Improving risk/reward balance: Several factors—larger wind turbines, economies of scale in the supply chain, digitalization, greater efficiencies, deployment of learnings, and repeatable manufacturing style processes—will drive improved economics over time. This should allow wind and solar to compete on a level playing field, increasingly without subsidies but still generating utility-like returns. Paradoxically, a structural long-term decline in oil and gas prices would increase the rate of renewables penetration. The conventional wisdom is that high oil prices foster disruptive technology, but low oil prices marginalize more upstream investments as renewables costs fall.

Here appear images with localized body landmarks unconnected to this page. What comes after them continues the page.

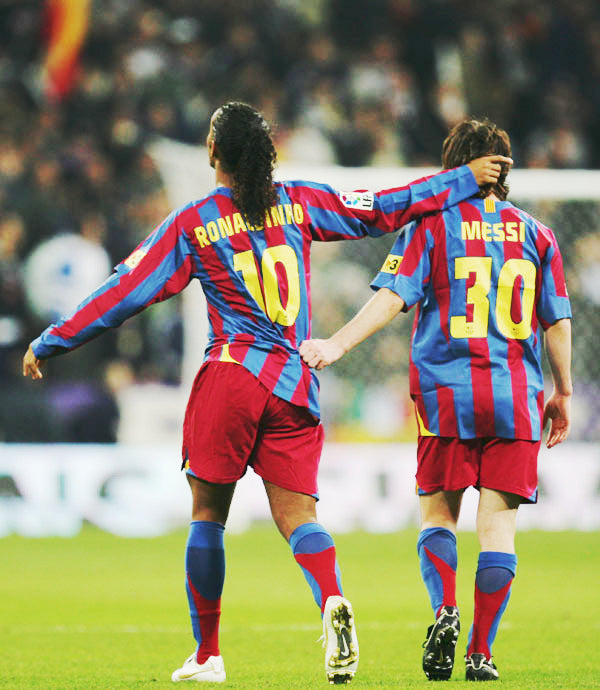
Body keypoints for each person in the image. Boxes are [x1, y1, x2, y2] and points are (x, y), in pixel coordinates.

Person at [22, 102, 510, 685]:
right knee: (300, 517)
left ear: (213, 152)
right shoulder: (300, 201)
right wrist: (463, 180)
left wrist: (53, 340)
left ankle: (207, 655)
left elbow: (126, 290)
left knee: (208, 515)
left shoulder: (195, 221)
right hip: (295, 380)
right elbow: (385, 207)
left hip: (232, 374)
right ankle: (332, 598)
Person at [299, 118, 572, 682]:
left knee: (439, 515)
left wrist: (337, 344)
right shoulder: (538, 235)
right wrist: (562, 390)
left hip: (447, 395)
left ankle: (445, 608)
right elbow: (558, 322)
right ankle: (480, 652)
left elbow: (392, 297)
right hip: (516, 398)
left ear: (455, 166)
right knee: (498, 529)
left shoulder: (432, 225)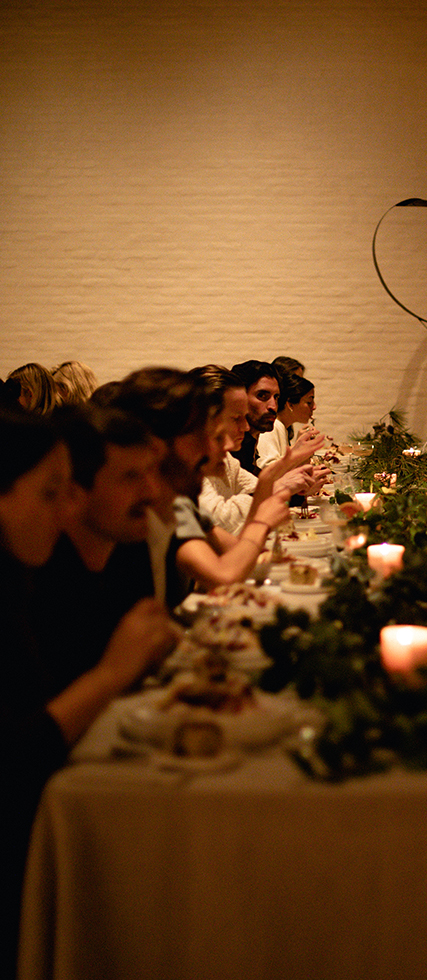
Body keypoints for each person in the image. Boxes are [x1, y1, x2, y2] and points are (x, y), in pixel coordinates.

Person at [0, 408, 176, 977]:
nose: (67, 507)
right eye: (52, 491)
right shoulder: (32, 581)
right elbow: (13, 764)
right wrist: (110, 674)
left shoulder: (27, 572)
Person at [110, 367, 291, 596]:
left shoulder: (179, 501)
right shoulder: (138, 508)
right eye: (207, 436)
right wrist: (260, 523)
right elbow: (222, 576)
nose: (221, 448)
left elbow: (235, 552)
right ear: (160, 442)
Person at [32, 404, 165, 690]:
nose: (152, 491)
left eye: (150, 472)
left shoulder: (129, 547)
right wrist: (113, 673)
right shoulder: (32, 576)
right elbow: (26, 729)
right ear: (72, 492)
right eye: (131, 477)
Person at [193, 365, 324, 535]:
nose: (273, 406)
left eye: (276, 397)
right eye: (236, 418)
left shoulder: (226, 458)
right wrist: (280, 482)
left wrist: (286, 476)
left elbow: (258, 489)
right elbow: (220, 521)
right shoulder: (184, 465)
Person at [256, 371, 318, 469]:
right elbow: (266, 468)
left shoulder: (282, 426)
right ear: (290, 404)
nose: (314, 407)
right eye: (309, 402)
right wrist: (298, 450)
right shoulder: (272, 427)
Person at [229, 360, 281, 475]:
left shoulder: (249, 442)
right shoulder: (231, 448)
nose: (273, 406)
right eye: (262, 395)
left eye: (276, 397)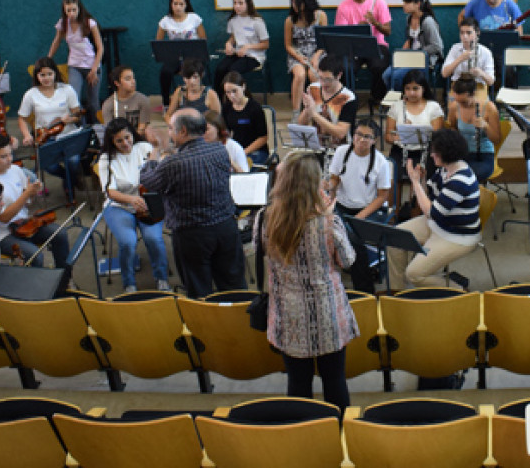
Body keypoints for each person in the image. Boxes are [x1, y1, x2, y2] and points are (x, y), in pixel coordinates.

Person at [257, 151, 358, 411]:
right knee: (334, 380)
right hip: (327, 313)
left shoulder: (264, 219)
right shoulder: (327, 222)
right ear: (315, 183)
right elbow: (348, 261)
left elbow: (263, 253)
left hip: (287, 313)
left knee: (298, 382)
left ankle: (303, 434)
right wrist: (329, 216)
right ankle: (338, 434)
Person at [140, 108, 245, 299]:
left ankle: (205, 327)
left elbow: (148, 181)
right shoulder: (220, 150)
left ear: (183, 132)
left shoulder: (173, 163)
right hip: (226, 228)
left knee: (199, 290)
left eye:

Keeping technology options open: Wind and solar are the early winners in the 21st century, but technology can change abruptly. There’s a real danger of backing the wrong horse in this immature market. Could carbon capture and storage (CCS) technology ultimately trump wind and solar, creating a level playing field for fossil fuels? Energy companies will hedge their bets by injecting seed capital into investor capital funds to incubate early-stage options in renewables, battery technology, and CCS.

For the short-term outlook, we know that oil and natural gas will continue to provide the lion’s share of the world’s energy demands. But I believe there could be an uplifting effect on investment returns as wind and solar begin to generate stable cash flow and earnings—an especially good thing if oil and gas prices come under further pressure.

Early movers in the renewables arena can establish a track record and gain a competitive advantage in finding further opportunities as these technologies are refined. Players that embrace solar, wind, and alternative sources of energy may find, perhaps counterintuitively (to use Harari’s word again), that they just may come out on top of the most massive shift in energy production strategy that we’ve seen in generations.